» **Short problem**
Repeat the lines below word for word, starting at the first line and stopping after the line that contains "test4_3 -> test4_0". Leave the pictures out of your answer.

#### Records supplied ####

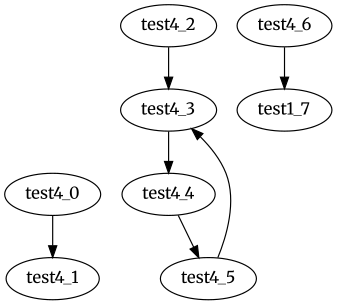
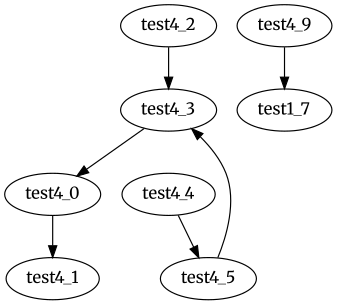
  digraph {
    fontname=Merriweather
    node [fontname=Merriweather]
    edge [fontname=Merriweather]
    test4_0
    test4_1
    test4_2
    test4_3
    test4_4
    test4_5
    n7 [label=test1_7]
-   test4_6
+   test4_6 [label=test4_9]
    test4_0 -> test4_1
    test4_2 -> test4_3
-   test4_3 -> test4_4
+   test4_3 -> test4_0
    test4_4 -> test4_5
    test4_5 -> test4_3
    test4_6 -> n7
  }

####

» **Expected output**
  digraph {
    fontname=Merriweather
    node [fontname=Merriweather]
    edge [fontname=Merriweather]
    test4_0
    test4_1
    test4_2
    test4_3
    test4_4
    test4_5
    n7 [label=test1_7]
-   test4_6
+   test4_6 [label=test4_9]
    test4_0 -> test4_1
    test4_2 -> test4_3
-   test4_3 -> test4_4
+   test4_3 -> test4_0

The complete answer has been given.